Published online 2008 Sep 8. doi:  10.1073/pnas.0805965105
PMCID: PMC2544564

Accelerated evolution of resistance in multidrug environments


The emergence of resistance during multidrug chemotherapy impedes the treatment of many human diseases, including malaria, TB, HIV, and cancer. Although certain combination therapies have long been known to be more effective in curing patients than single drugs, the impact of such treatments on the evolution of drug resistance is unclear. In particular, very little is known about how the evolution of resistance is affected by the nature of the interactions—synergy or antagonism—between drugs. Here we directly measure the effect of various inhibitory and subinhibitory drug combinations on the rate of adaptation. We develop an automated assay for monitoring the parallel evolution of hundreds of Escherchia coli populations in a two-dimensional grid of drug gradients over many generations. We find a correlation between synergy and the rate of adaptation, whereby evolution in more synergistic drug combinations, typically preferred in clinical settings, is faster than evolution in antagonistic combinations. We also find that resistance to some synergistic combinations evolves faster than resistance to individual drugs. The accelerated evolution may be due to a larger selective advantage for resistance mutations in synergistic treatments. We describe a simple geometric model in which mutations conferring resistance to one drug of a synergistic pair prevent not only the inhibitory effect of that drug but also its enhancing effect on the other drug. Future study of the profound impact that synergy and other drug-pair properties can have on the rate of adaptation may suggest new treatment strategies for combating the spread of antibiotic resistance.

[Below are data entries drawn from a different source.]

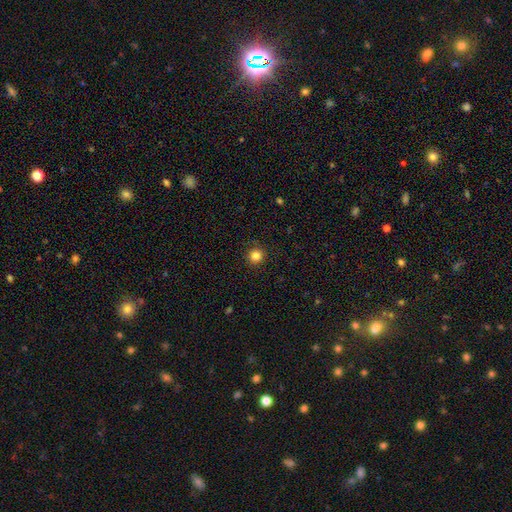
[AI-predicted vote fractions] Smooth or featured? Predicted: smooth (p=0.83). How rounded? Predicted: round (p=0.95). Merging? Predicted: none (p=0.91).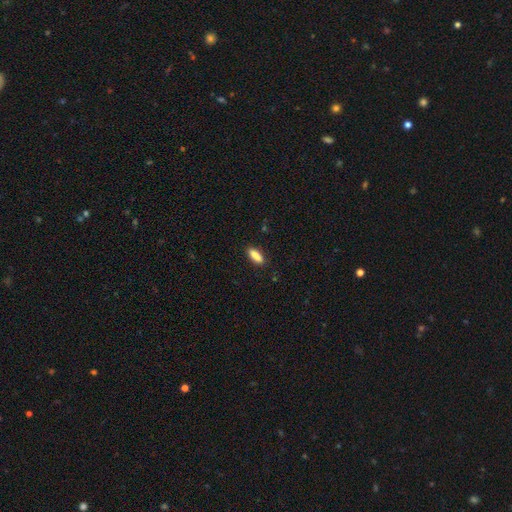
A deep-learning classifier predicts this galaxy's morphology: smooth_or_featured: smooth (p=0.88) [alt: star or artifact p=0.07]
how_rounded: in between (p=0.67) [alt: cigar-shaped p=0.30]
merging: none (p=0.88) [alt: minor disturbance p=0.09]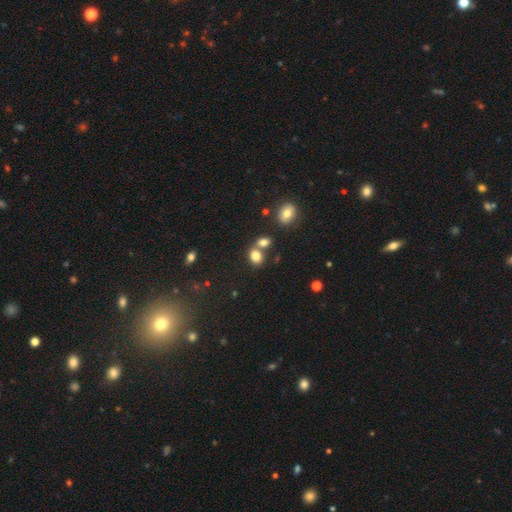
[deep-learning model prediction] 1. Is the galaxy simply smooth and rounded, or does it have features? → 80% smooth, 12% star or artifact, 8% featured or disk.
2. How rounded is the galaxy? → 57% in between, 42% round, 1% cigar-shaped.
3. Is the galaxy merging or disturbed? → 51% none, 35% merger, 10% minor disturbance, 4% major disturbance.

Keywords: adaptation, antagonism, synergy, antibiotics, antibiotic resistance

Challenged by rapid emergence of drug-resistant pathogens and limited supply of new antibiotics, clinicians increasingly rely on multidrug treatments to combat infections (17). When drugs are applied together the effect of a drug can depend on the presence or absence of the other drug. Such interactions between drugs are classified as additive, synergistic, or antagonistic depending on whether their combined effect on bacterial growth is equal to, greater than, or less than expected based on the inhibitory abilities of the individual drugs (8, 9). Two main goals of drug treatment are stopping bacterial growth and preventing the evolution of drug resistance (5, 1012). Although synergistically interacting drugs are often favored because of their greater combined ability to inhibit growth (13), little direct evidence for their ability to suppress the evolution of resistance exists, and some studies even suggest the contrary (1418).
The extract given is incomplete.